TASK ITEM: Given the material below, output exactly the lines from the line with "legume: none [421,546,502,589]" to the line with "teapot: present [1289,847,1512,1021]", both ends included, and no other lines.

LISTED ENTRIES:
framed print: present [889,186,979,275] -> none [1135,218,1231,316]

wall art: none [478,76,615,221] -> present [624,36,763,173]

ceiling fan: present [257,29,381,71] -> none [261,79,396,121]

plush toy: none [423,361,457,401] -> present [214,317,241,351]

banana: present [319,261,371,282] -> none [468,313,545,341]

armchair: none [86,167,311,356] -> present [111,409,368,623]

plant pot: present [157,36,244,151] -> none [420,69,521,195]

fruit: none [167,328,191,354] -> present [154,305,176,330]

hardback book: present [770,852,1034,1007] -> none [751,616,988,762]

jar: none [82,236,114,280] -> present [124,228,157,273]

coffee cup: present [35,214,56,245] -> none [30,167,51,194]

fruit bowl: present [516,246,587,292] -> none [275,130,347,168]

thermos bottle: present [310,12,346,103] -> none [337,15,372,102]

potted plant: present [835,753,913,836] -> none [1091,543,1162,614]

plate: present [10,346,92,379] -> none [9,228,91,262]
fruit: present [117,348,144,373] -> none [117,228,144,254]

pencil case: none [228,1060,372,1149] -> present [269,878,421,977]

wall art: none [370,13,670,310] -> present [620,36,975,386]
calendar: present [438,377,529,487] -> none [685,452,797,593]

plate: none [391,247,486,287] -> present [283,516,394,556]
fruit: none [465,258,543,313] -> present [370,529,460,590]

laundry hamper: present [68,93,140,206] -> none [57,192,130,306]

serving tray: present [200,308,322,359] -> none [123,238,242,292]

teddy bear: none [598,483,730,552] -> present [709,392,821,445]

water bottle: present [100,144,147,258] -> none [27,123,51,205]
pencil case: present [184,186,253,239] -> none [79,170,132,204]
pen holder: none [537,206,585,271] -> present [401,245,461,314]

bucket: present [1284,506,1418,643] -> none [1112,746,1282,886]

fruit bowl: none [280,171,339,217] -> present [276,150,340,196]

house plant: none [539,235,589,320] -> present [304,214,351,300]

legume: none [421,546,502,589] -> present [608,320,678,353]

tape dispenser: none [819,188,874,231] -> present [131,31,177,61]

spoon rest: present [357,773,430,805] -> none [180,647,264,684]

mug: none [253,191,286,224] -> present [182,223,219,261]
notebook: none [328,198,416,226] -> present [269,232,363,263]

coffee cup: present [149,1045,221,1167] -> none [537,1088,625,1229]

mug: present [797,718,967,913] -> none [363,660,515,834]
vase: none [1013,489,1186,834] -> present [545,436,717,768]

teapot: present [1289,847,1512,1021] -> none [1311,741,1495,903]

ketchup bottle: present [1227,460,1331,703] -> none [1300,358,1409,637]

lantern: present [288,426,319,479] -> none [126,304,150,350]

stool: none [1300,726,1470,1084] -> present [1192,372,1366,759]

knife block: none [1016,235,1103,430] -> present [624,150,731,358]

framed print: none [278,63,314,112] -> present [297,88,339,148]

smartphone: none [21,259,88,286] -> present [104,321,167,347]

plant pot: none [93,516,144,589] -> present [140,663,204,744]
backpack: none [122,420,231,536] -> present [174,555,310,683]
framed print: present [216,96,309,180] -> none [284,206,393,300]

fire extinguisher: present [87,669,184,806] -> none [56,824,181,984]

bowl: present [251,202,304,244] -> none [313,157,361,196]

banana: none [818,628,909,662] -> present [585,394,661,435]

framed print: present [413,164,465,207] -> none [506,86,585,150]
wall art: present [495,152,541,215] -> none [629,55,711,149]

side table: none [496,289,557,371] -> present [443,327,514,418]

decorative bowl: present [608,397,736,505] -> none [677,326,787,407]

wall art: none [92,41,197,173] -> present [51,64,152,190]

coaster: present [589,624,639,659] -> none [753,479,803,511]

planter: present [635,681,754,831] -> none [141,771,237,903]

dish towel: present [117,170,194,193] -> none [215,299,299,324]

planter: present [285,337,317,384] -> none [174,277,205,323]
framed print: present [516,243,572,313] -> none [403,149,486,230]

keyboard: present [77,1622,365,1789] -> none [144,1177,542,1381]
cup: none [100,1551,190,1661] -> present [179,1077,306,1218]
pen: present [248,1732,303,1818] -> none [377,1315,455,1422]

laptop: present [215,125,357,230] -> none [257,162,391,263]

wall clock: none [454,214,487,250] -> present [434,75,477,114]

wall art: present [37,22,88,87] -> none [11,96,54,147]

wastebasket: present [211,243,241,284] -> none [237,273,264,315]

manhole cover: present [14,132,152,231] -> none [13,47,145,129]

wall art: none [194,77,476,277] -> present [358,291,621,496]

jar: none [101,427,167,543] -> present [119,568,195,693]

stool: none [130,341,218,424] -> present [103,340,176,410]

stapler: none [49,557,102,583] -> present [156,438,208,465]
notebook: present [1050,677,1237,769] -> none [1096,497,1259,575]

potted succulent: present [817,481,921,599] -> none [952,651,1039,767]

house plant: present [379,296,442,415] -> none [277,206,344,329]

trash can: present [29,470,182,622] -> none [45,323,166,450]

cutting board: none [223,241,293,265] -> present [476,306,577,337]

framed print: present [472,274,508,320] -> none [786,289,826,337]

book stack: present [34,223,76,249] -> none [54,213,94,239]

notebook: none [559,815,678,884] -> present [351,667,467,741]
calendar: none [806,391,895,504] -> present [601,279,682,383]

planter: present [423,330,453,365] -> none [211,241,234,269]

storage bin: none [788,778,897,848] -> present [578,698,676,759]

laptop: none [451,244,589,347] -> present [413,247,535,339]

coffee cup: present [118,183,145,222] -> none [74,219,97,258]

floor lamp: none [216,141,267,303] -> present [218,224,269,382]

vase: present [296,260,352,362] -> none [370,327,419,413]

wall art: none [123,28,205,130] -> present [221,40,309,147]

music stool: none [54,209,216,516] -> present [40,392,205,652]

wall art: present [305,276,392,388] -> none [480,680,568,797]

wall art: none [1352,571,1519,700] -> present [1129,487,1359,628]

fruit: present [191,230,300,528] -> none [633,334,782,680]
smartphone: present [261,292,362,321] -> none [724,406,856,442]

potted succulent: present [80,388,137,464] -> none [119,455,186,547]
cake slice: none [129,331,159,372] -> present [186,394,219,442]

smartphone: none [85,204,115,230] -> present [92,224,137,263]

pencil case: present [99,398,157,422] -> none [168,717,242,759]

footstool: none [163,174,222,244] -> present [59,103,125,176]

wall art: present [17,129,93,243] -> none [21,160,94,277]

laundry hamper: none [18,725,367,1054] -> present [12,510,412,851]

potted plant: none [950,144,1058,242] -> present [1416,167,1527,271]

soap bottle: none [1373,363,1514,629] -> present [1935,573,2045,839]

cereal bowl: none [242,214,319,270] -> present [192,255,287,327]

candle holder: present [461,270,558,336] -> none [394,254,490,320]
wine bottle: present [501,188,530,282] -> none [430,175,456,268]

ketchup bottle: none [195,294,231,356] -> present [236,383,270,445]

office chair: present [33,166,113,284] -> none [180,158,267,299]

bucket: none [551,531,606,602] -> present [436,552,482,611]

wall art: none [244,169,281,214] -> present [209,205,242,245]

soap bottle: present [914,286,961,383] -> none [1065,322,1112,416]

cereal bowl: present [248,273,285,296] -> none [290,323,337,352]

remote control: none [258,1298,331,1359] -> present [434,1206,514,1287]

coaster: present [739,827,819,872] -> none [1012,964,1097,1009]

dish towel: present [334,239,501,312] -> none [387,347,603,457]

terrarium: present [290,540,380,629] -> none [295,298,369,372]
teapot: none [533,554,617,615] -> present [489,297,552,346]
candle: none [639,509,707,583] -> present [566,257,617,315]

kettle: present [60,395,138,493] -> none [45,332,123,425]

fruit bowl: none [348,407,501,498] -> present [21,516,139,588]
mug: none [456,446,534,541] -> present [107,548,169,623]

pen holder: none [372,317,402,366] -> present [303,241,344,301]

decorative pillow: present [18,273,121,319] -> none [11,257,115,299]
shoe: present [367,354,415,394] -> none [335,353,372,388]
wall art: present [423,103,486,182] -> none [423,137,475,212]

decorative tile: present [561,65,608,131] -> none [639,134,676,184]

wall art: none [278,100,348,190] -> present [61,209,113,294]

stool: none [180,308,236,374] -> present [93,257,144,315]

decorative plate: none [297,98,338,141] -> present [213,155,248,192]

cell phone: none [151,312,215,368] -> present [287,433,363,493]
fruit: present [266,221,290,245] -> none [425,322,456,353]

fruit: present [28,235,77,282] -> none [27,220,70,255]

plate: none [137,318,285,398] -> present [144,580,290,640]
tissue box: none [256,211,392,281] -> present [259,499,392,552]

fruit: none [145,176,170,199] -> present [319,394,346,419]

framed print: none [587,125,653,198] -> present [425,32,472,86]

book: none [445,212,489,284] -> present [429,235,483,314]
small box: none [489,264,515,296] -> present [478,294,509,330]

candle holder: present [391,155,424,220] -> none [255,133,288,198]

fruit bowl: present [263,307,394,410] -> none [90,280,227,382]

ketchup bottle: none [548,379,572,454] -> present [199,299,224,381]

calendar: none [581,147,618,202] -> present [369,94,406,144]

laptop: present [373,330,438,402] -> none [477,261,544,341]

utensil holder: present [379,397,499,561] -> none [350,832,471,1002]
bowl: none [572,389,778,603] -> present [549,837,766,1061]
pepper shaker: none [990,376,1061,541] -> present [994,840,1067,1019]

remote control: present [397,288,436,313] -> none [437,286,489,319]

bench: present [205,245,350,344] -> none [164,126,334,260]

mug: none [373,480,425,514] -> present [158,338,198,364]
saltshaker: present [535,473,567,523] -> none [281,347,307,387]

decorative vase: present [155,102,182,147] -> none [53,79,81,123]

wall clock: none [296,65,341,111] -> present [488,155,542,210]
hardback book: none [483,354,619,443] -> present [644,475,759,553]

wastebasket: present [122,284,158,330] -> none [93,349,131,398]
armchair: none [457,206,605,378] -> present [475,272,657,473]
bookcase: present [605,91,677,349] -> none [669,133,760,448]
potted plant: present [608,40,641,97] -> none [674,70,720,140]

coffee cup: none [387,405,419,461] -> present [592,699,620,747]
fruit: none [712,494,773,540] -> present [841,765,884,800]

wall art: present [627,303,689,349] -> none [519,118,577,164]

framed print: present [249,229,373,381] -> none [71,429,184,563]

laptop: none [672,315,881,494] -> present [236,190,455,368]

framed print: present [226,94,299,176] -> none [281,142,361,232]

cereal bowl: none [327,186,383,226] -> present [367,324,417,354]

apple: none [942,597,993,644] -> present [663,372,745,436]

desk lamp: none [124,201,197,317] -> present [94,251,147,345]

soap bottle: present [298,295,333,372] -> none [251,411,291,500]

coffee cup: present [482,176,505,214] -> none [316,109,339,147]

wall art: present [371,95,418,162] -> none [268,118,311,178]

RESPONSE:
legume: none [421,546,502,589] -> present [608,320,678,353]

tape dispenser: none [819,188,874,231] -> present [131,31,177,61]

spoon rest: present [357,773,430,805] -> none [180,647,264,684]

mug: none [253,191,286,224] -> present [182,223,219,261]
notebook: none [328,198,416,226] -> present [269,232,363,263]

coffee cup: present [149,1045,221,1167] -> none [537,1088,625,1229]

mug: present [797,718,967,913] -> none [363,660,515,834]
vase: none [1013,489,1186,834] -> present [545,436,717,768]

teapot: present [1289,847,1512,1021] -> none [1311,741,1495,903]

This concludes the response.